In 1975, Ralph Raico helped to create the Libertarian For Gay Rights caucus within the party and subsequently published Gay Rights: A Libertarian Approach. This pamphlet advocated for removal of all restrictions against gays, including repeal of legislation prohibiting unions between members of the same sex. It also, however, opposed laws forbidding private individuals from discriminating against gays, e.g., by refusing to hire them, or to rent or sell houses or apartments to gays, stating "our principles compel us to say that bigotry and prejudice, so long as they do not involve coercion, must also be tolerated."

The second LGBT rights organization to operate from a libertarian perspective was the Libertarians for Gay and Lesbian Concerns. The organization held its first national convention in 1985 and sought to promote libertarianism to LGBT Americans.

In 1998, Outright Libertarians was formed. Outright Libertarians are also affiliated with the Libertarian Party and take many of the same positions that the Libertarians for Gay and Lesbian Concerns did in the 1980s.

In 2009, the Libertarian Party came out against H.R. 1913, a proposed hate crime bill that would add to the federal hate crime statute the categories of sexual orientation, gender identity and disability. The reason the Libertarian Party opposed the proposed hate crimes bill was because it would violate equal justice under the law by creating different classes of victims for the same crime. The Libertarian Party also accused legislators of attempting to buy the support of the LGBT community while still opposing same-sex marriage, and challenged them to repeal Don't ask, don't tell.

In 2013, the Libertarian Party applauded the Supreme Court's decision United States v. Windsor to strike down Section 3 of the Defense of Marriage Act (DOMA) as unconstitutional. The Libertarian Party had come out in favor of marriage equality, although noting that their ideal society would "not have government in the business of defining relationships at all."

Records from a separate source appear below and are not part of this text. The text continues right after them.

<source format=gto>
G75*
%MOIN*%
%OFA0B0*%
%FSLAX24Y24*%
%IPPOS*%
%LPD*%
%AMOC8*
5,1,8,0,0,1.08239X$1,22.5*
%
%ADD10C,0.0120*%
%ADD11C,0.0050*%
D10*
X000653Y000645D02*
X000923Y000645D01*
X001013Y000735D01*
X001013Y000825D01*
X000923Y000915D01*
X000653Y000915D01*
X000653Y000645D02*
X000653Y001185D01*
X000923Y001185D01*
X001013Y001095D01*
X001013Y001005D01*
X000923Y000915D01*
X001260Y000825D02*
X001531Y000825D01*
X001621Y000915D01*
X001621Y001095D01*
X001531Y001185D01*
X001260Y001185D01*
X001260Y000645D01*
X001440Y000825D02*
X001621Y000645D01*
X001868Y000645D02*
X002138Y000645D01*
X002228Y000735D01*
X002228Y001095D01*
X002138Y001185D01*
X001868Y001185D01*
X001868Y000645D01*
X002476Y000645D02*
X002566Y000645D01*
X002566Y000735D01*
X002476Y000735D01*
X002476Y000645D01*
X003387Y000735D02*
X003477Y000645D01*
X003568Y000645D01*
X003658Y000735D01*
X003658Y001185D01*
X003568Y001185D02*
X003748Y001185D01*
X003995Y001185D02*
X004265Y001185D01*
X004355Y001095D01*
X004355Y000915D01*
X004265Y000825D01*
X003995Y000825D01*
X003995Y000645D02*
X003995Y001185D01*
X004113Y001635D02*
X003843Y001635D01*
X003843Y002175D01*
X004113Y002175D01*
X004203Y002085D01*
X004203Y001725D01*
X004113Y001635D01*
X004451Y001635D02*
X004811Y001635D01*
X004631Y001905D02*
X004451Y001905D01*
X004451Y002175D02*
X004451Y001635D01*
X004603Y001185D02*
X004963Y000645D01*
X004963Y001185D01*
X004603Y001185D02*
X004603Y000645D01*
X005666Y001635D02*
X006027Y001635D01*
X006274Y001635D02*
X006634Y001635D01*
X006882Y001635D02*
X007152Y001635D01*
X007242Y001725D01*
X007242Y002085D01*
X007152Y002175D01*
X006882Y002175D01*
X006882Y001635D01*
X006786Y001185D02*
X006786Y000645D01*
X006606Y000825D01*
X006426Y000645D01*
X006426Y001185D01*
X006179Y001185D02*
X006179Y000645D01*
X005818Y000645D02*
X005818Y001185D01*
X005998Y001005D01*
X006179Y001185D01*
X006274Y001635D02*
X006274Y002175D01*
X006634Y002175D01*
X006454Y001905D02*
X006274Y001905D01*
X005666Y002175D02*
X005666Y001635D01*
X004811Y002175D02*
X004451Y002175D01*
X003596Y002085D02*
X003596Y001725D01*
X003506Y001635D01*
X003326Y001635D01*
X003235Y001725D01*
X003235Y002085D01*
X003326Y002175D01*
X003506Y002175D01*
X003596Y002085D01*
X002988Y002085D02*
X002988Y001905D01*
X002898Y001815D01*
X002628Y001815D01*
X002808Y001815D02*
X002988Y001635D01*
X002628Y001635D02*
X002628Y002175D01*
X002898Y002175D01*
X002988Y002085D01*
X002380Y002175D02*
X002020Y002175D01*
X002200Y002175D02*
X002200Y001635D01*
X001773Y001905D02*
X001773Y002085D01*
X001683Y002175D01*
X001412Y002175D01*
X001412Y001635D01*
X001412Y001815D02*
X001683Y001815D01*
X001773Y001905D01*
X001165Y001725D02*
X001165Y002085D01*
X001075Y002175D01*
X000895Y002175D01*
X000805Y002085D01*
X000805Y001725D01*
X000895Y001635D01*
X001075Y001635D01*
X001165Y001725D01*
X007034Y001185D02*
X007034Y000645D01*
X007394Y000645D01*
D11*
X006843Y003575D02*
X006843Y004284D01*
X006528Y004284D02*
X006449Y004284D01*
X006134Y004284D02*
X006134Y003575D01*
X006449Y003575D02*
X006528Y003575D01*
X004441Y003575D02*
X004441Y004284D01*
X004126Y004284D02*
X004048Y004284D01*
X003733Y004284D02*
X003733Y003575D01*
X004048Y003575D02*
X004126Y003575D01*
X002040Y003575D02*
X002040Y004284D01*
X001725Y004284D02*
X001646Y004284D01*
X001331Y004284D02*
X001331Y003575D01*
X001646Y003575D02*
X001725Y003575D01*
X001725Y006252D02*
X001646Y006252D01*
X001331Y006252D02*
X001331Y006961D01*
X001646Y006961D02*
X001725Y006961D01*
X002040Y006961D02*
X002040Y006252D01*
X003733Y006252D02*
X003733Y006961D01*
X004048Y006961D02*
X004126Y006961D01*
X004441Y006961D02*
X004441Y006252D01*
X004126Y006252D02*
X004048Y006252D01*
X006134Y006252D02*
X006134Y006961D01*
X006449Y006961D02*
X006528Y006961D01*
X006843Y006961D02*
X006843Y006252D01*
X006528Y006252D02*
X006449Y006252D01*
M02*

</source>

The Libertarian Party currently (as of 2015) takes the following positions relevant to LGBT rights:
- Section 1.2 "Expression and Communication":
  - We support full freedom of expression and oppose government censorship, regulation or control of communications media and technology. We favor the freedom to engage in or abstain from any religious activities that do not violate the rights of others. We oppose government actions which either aid or attack any religion.
- Section 1.3 "Personal Relationships":
  - Sexual orientation, preference, gender, or gender identity should have no impact on the government's treatment of individuals, such as in current marriage, child custody, adoption, immigration or military service laws. Government does not have the authority to define, license or restrict personal relationships. Consenting adults should be free to choose their own sexual practices and personal relationships.
- Section 1.6 "Parental Rights":
  - Parents, or other guardians, have the right to raise their children according to their own standards and beliefs. This statement shall not be construed to condone child abuse or neglect.
- Section 3.5 "Rights and Discrimination":
  - Libertarians embrace the concept that all people are born with certain inherent rights. We reject the idea that a natural right can ever impose an obligation upon others to fulfill that "right." We condemn bigotry as irrational and repugnant. Government should neither deny nor abridge any individual's human right based upon sex, wealth, ethnicity, creed, age, national origin, personal habits, political preference or sexual orientation. Members of private organizations retain their rights to set whatever standards of association they deem appropriate, and individuals are free to respond with ostracism, boycotts and other free-market solutions.
- Section 4.0 "Omissions":
  - Our silence about any other particular government law, regulation, ordinance, directive, edict, control, regulatory agency, activity, or machination should not be construed to imply approval.